It’s not always easy to keep perspective. Like when the 410 lb. orca whale purchasing $30-worth of Burger King for himself double-checks with the cashier that the soda he was served is Diet. But we here at Razzball know how difficult maintaining perspective can be, especially when you’re drunk and trying to sketch moving objects. So from now until the start of the season, we’re bringing you the 2010 Fantasy Team Previews, which will focus on each NBA team in hopes of painting a clearer fantasy picture. Who’s starting over whom? Who might surprise you and who might make you want to hurl yourself off a bridge in a few months. Enjoy! Next up – The Boston Celtics.

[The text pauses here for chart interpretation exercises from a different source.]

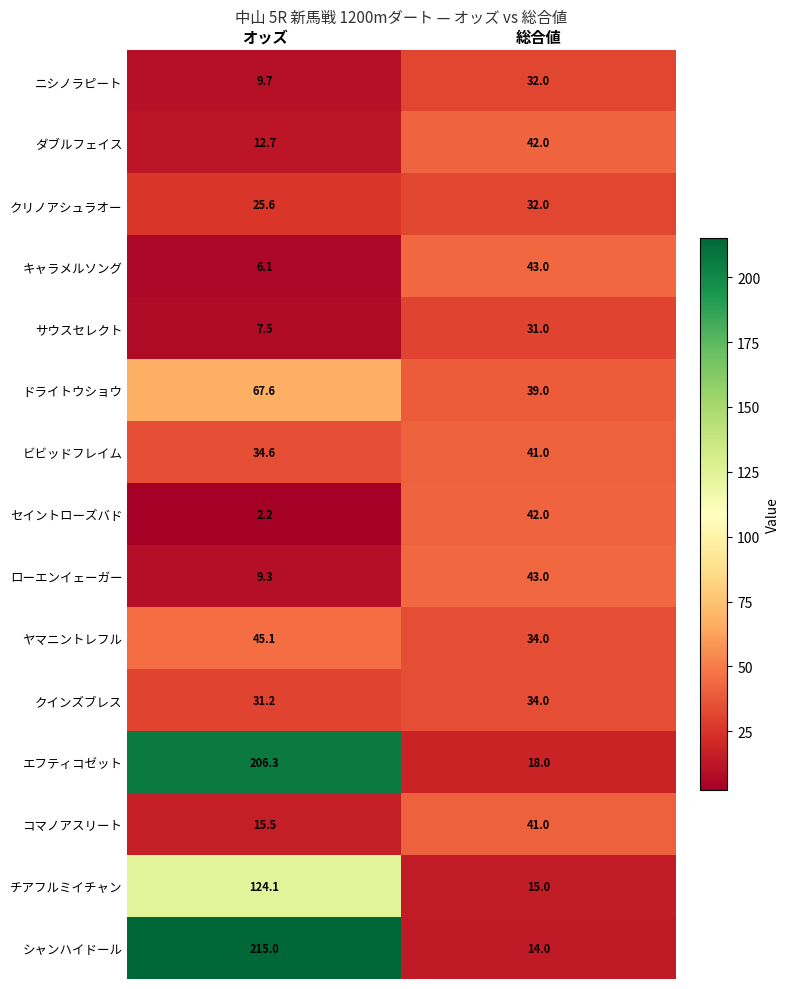

What is the difference between the ビビッドフレイム values at 総合値 and オッズ?

6.4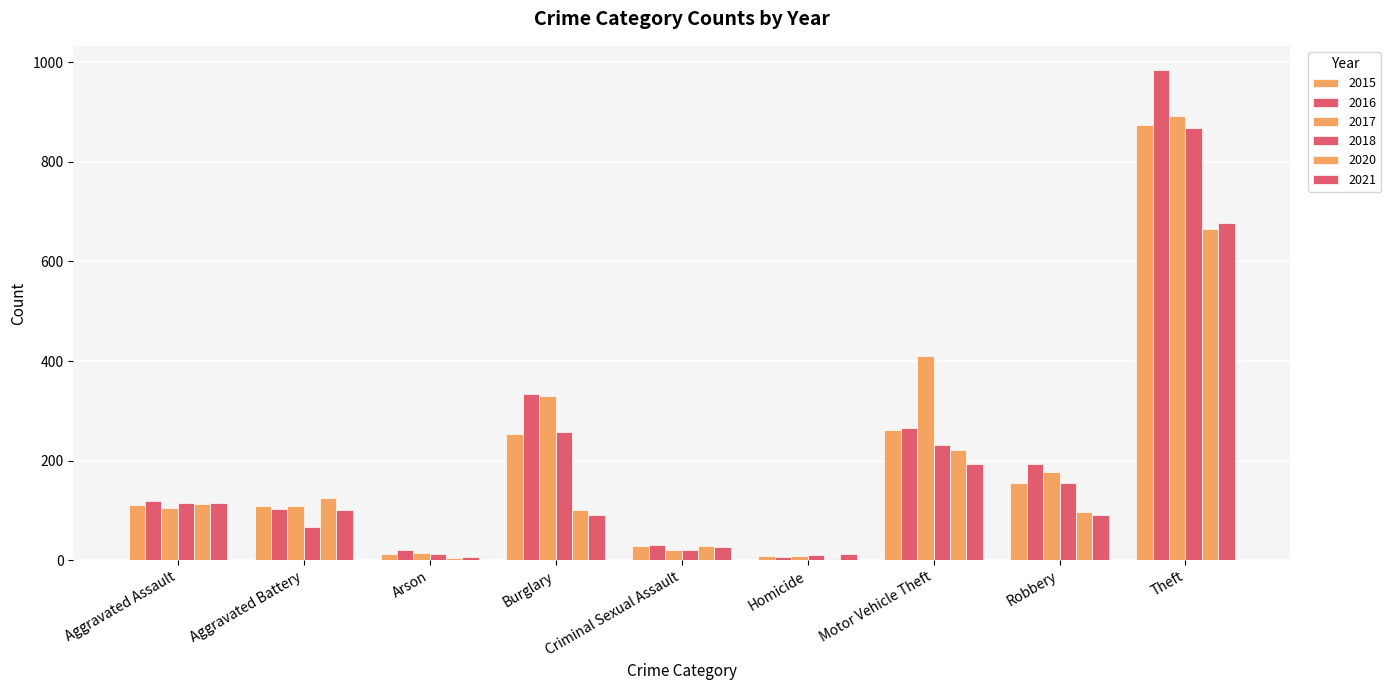

Reading left to right, what are all the values shown in this chart?

2015: 110	108	13	254	28	9	261	154	874
2016: 118	102	20	333	30	7	265	194	984
2017: 105	108	14	329	21	8	411	178	892
2018: 115	67	12	257	21	10	231	155	868
2020: 113	125	4	100	28	2	221	97	666
2021: 115	100	6	90	26	13	193	91	678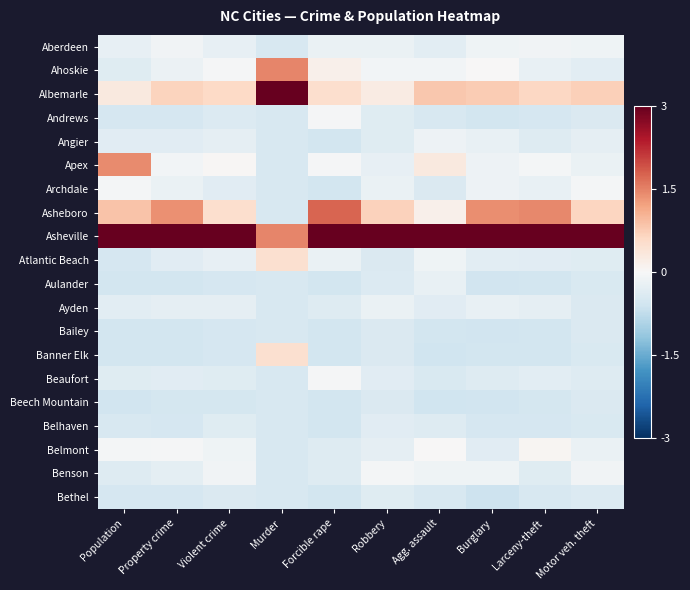

Reading right to left, what are all the values shown in this chart?

Aberdeen: Motor veh. theft=-0.1	Larceny-theft=-0.1	Burglary=-0.1	Agg. assault=-0.3	Robbery=-0.2	Forcible rape=-0.2	Murder=-0.5	Violent crime=-0.2	Property crime=-0.1	Population=-0.3
Ahoskie: Motor veh. theft=-0.3	Larceny-theft=-0.2	Burglary=0.0	Agg. assault=-0.1	Robbery=-0.1	Forcible rape=0.2	Murder=1.5	Violent crime=-0.0	Property crime=-0.2	Population=-0.4
Albemarle: Motor veh. theft=0.7	Larceny-theft=0.6	Burglary=0.8	Agg. assault=0.8	Robbery=0.3	Forcible rape=0.5	Murder=3.4	Violent crime=0.6	Property crime=0.7	Population=0.3
Andrews: Motor veh. theft=-0.4	Larceny-theft=-0.5	Burglary=-0.6	Agg. assault=-0.5	Robbery=-0.4	Forcible rape=-0.0	Murder=-0.5	Violent crime=-0.4	Property crime=-0.5	Population=-0.5
Angier: Motor veh. theft=-0.3	Larceny-theft=-0.4	Burglary=-0.2	Agg. assault=-0.2	Robbery=-0.4	Forcible rape=-0.6	Murder=-0.5	Violent crime=-0.3	Property crime=-0.3	Population=-0.3
Apex: Motor veh. theft=-0.2	Larceny-theft=-0.1	Burglary=-0.1	Agg. assault=0.3	Robbery=-0.2	Forcible rape=-0.0	Murder=-0.5	Violent crime=0.0	Property crime=-0.1	Population=1.4
Archdale: Motor veh. theft=-0.1	Larceny-theft=-0.2	Burglary=-0.2	Agg. assault=-0.4	Robbery=-0.2	Forcible rape=-0.6	Murder=-0.5	Violent crime=-0.3	Property crime=-0.2	Population=-0.1
Asheboro: Motor veh. theft=0.6	Larceny-theft=1.4	Burglary=1.4	Agg. assault=0.2	Robbery=0.7	Forcible rape=1.7	Murder=-0.5	Violent crime=0.5	Property crime=1.4	Population=0.9
Asheville: Motor veh. theft=4.1	Larceny-theft=3.9	Burglary=3.8	Agg. assault=4.1	Robbery=4.2	Forcible rape=3.7	Murder=1.5	Violent crime=4.2	Property crime=3.9	Population=3.8
Atlantic Beach: Motor veh. theft=-0.4	Larceny-theft=-0.3	Burglary=-0.3	Agg. assault=-0.1	Robbery=-0.4	Forcible rape=-0.2	Murder=0.5	Violent crime=-0.2	Property crime=-0.3	Population=-0.5
Aulander: Motor veh. theft=-0.4	Larceny-theft=-0.6	Burglary=-0.6	Agg. assault=-0.2	Robbery=-0.4	Forcible rape=-0.6	Murder=-0.5	Violent crime=-0.5	Property crime=-0.6	Population=-0.6
Ayden: Motor veh. theft=-0.4	Larceny-theft=-0.3	Burglary=-0.2	Agg. assault=-0.3	Robbery=-0.2	Forcible rape=-0.4	Murder=-0.5	Violent crime=-0.3	Property crime=-0.3	Population=-0.3
Bailey: Motor veh. theft=-0.4	Larceny-theft=-0.5	Burglary=-0.6	Agg. assault=-0.6	Robbery=-0.4	Forcible rape=-0.6	Murder=-0.5	Violent crime=-0.5	Property crime=-0.5	Population=-0.6
Banner Elk: Motor veh. theft=-0.4	Larceny-theft=-0.5	Burglary=-0.6	Agg. assault=-0.6	Robbery=-0.4	Forcible rape=-0.6	Murder=0.5	Violent crime=-0.5	Property crime=-0.5	Population=-0.5
Beaufort: Motor veh. theft=-0.4	Larceny-theft=-0.3	Burglary=-0.4	Agg. assault=-0.4	Robbery=-0.3	Forcible rape=-0.0	Murder=-0.5	Violent crime=-0.4	Property crime=-0.3	Population=-0.4
Beech Mountain: Motor veh. theft=-0.4	Larceny-theft=-0.5	Burglary=-0.6	Agg. assault=-0.6	Robbery=-0.4	Forcible rape=-0.6	Murder=-0.5	Violent crime=-0.5	Property crime=-0.5	Population=-0.6
Belhaven: Motor veh. theft=-0.4	Larceny-theft=-0.5	Burglary=-0.5	Agg. assault=-0.4	Robbery=-0.3	Forcible rape=-0.6	Murder=-0.5	Violent crime=-0.4	Property crime=-0.5	Population=-0.5
Belmont: Motor veh. theft=-0.2	Larceny-theft=0.1	Burglary=-0.3	Agg. assault=0.0	Robbery=-0.3	Forcible rape=-0.4	Murder=-0.5	Violent crime=-0.1	Property crime=-0.0	Population=-0.1
Benson: Motor veh. theft=-0.1	Larceny-theft=-0.4	Burglary=-0.1	Agg. assault=-0.1	Robbery=-0.1	Forcible rape=-0.4	Murder=-0.5	Violent crime=-0.1	Property crime=-0.3	Population=-0.4
Bethel: Motor veh. theft=-0.4	Larceny-theft=-0.5	Burglary=-0.6	Agg. assault=-0.5	Robbery=-0.4	Forcible rape=-0.6	Murder=-0.5	Violent crime=-0.4	Property crime=-0.5	Population=-0.5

Gained – Delonte West, Luke Harangody, Semih Erden, a pair of Irish O’Neals
Lost – Scalabrine! ‘Sheed! Tony Allen! (Okay, that last one didn’t really warrant a yell)
Probable position depth –
PG – Rajon Rondo, Delonte West, Von Wafer
SG – Ray Allen, Nate Robinson, Avery Bradley
SF – Paul Pierce, Marquis Daniels
PF – Kevin Garnett, Glen Davis, Luke Harangody
C – Shaquille O’Neal, Jermaine O’Neal, Kendrick Perkins, Semih Erden
3 Concerns Heading Into the Season –
1. Seriously guys, four centers?
My old college roommate (my roommate was actually college-age, it just happened a few years back) had depression issues for which his doctor prescribed him two pills. But those pills had side effects that required another pill to alleviate. But that alleviation pill made him dizzy, so – boom – two more pills. In the end, he took a cocktail of about nine pills and I’m pretty sure he just had mild autism all along. The pills just confused the issue. What does that have to do with the center position of the Boston Celtics? Don’t make me spell it out.

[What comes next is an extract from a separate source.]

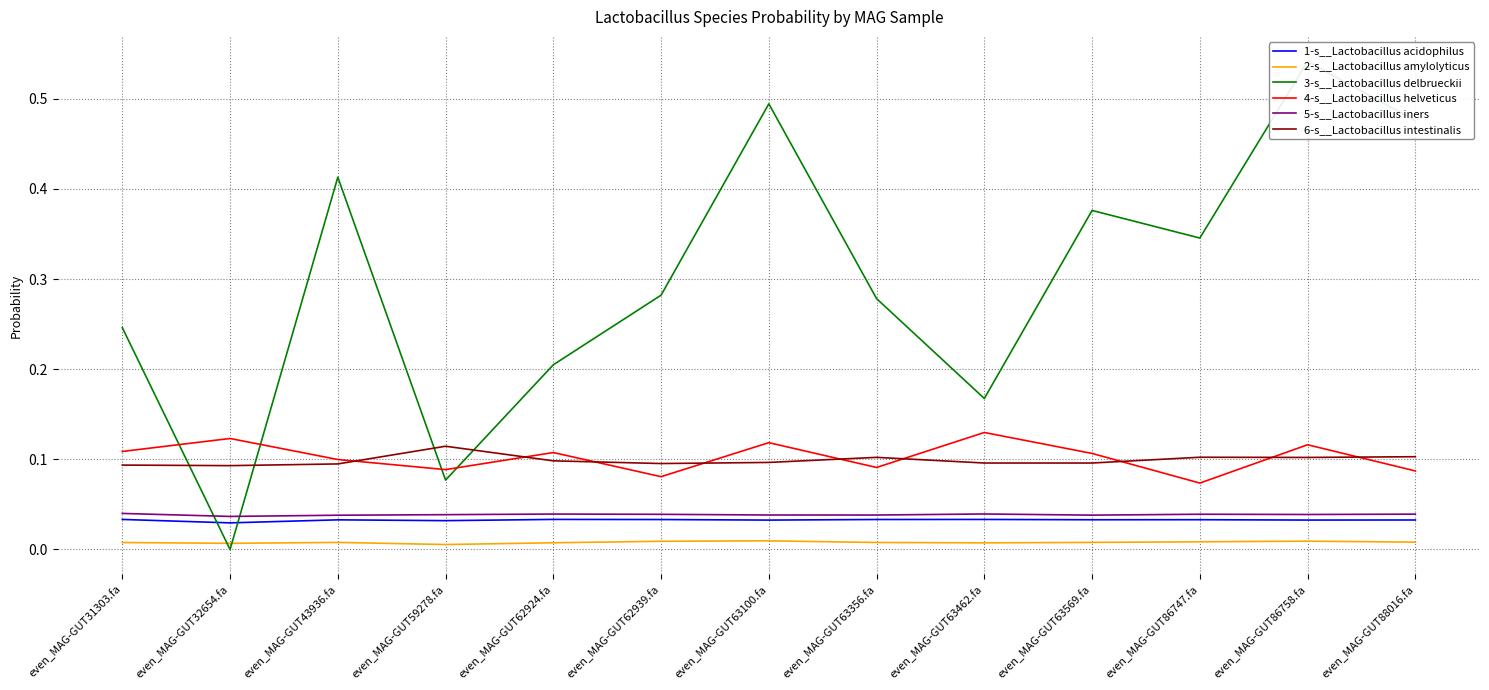

True or false: 3-s__Lactobacillus delbrueckii has a value of 0.3 at even_MAG-GUT63356.fa.

True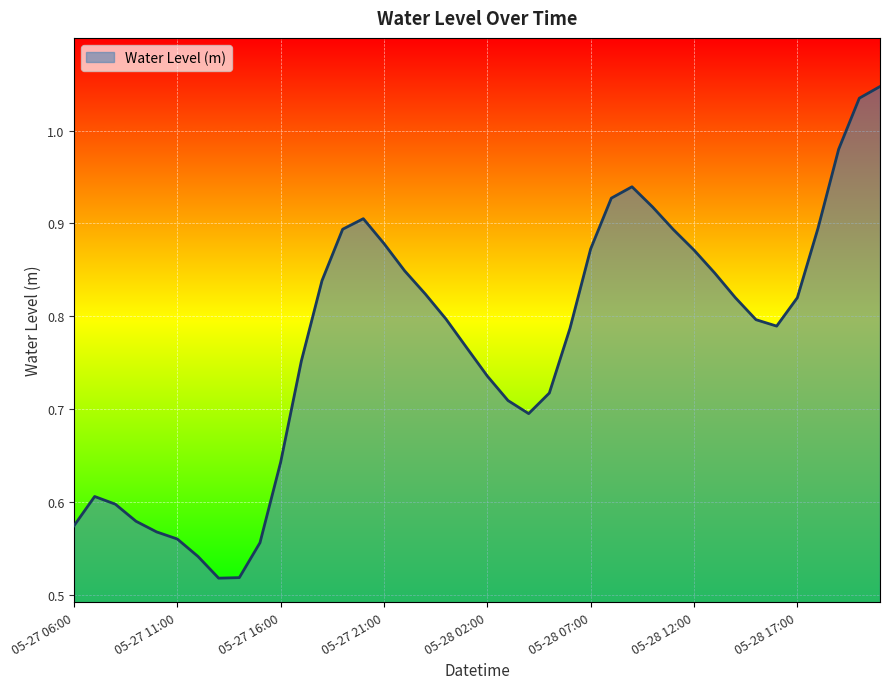

Reading left to right, list all the values displayed in this chart.

0.6	0.6	0.6	0.6	0.6	0.6	0.5	0.5	0.5	0.6	0.6	0.8	0.8	0.9	0.9	0.9	0.8	0.8	0.8	0.8	0.7	0.7	0.7	0.7	0.8	0.9	0.9	0.9	0.9	0.9	0.9	0.8	0.8	0.8	0.8	0.8	0.9	1.0	1.0	1.0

2. Kevin Garnett: Comeback Player of the Year?
Nah. But I think he improves a tick above last season’s averages. He earned 9/4/2/1/1 in 18 mpg this preseason. That averages out to 15/7/3 and 3 stls+blks per game if he can last just 30 minutes a contest, which he did last season and should be able to this season as all signs point to him being far healthier now than at any point in 2009. He’s being drafted between rounds 6-9. You’ll take 15/7/3 in those rounds and not only say “yes,” but “yes, please!”

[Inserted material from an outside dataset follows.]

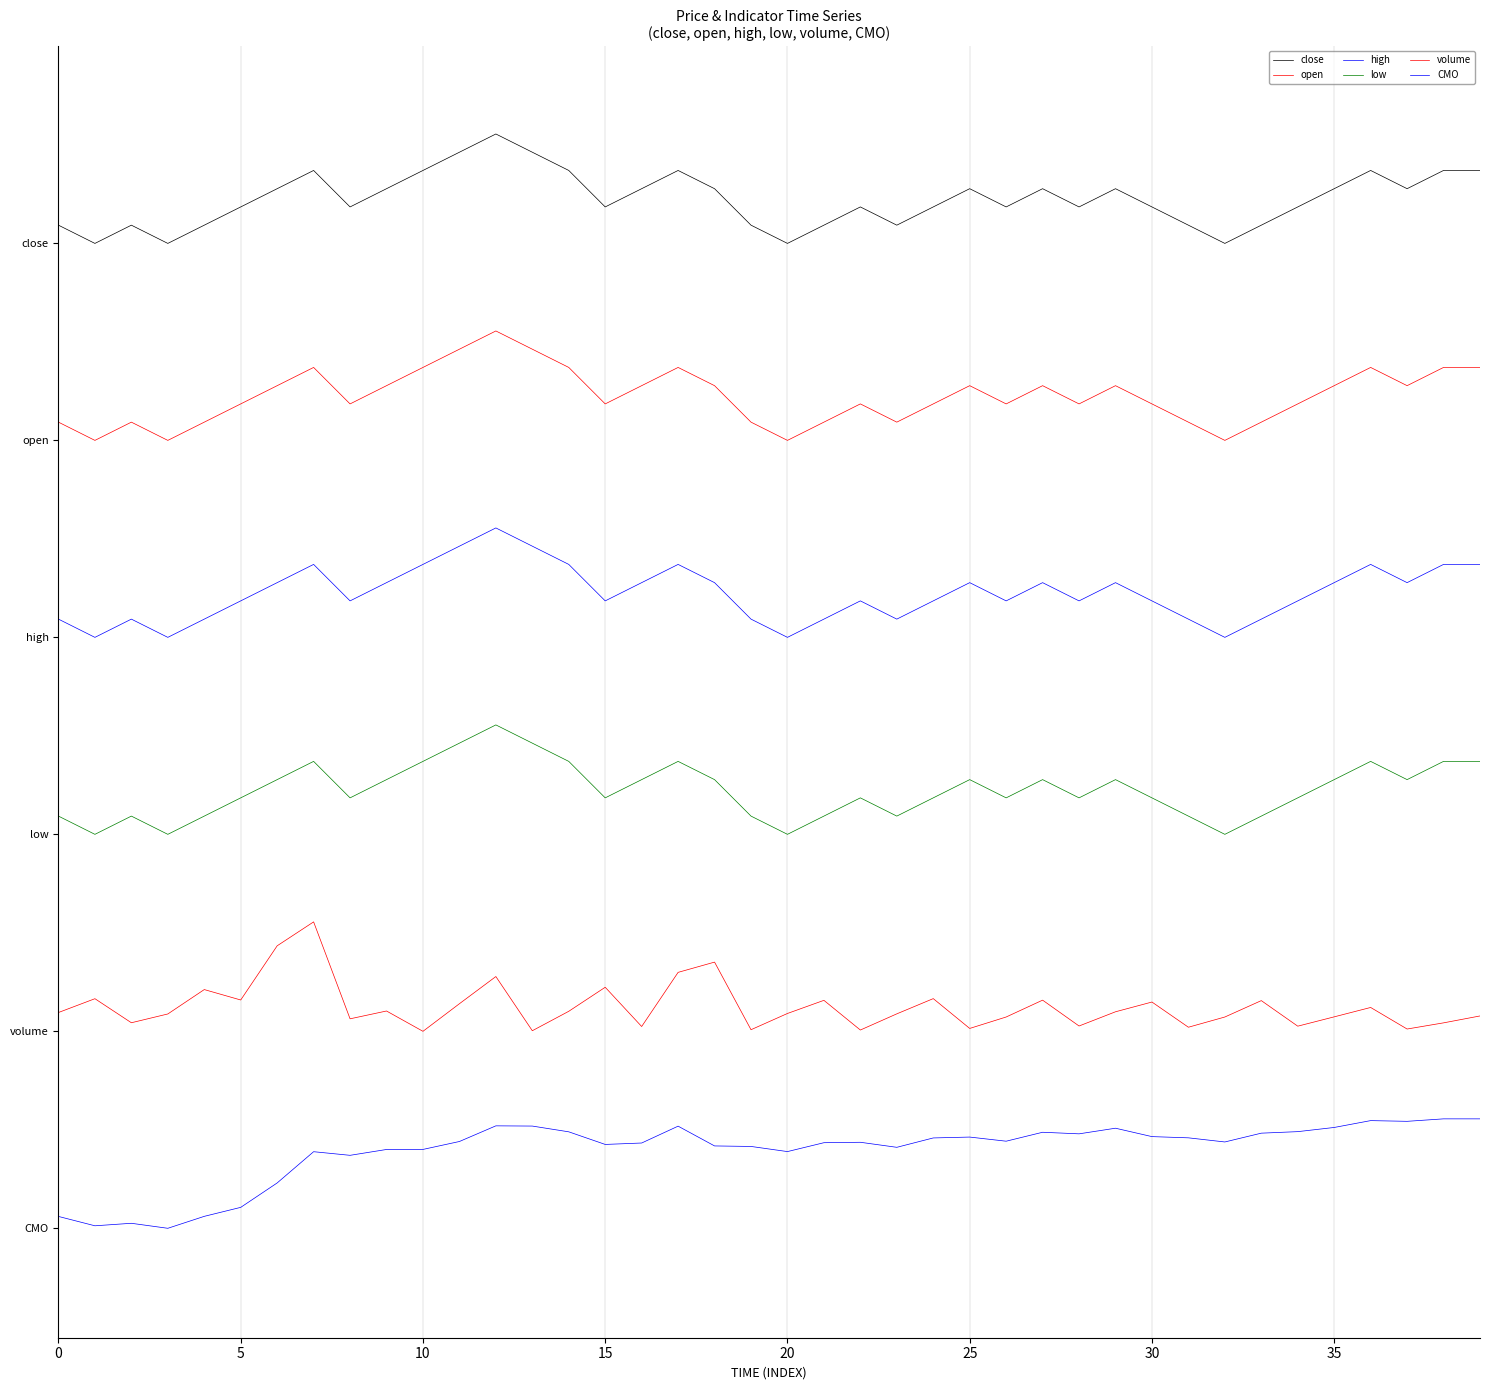

Does the chart display data point markers on the line(s)?

No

3. What’s left in Ray’s tank?
Oh, I’d say there’s about a quarter Allen left … You see what I did there? Allen sounds like gallon. Gallon. Tank. … Nothing? Fine. Last season marked the death rattle of Allen’s career (15.2 PER, lowest since his rookie season; 20.2 USG%, the lowest of his career). You can have him at the 65th pick and I’d be shocked to find him getting taken in the top 100 in 2011. But hey, it’s been fun, Jesus.
Fantasy Disappointment in ’10 – Ray Allen. Yahoo! lists his ADP at 61. ESPN lists him at 66. And if you believe he should be drafted anywhere near that, I’d like to offer you some Florida swampland that’s about to skyrocket in value.
Biggest Fantasy Contributor in ’10 – Rajon Rondo. Last year’s meme was that the Celtics were no longer the Big 3’s squad. Some memes last a long time. Don’t look back, Boston. A new day is breakin.’ It took too long just to realize.
Deep Sleeper – Marquis Daniels. Remember in ’08 when Daniels averaged 14/5/2 with Indy? No, of course not. Why would you? Well, he did. And he’s just one Paul Pierce injury away from having a chance to do it again. Jrue story.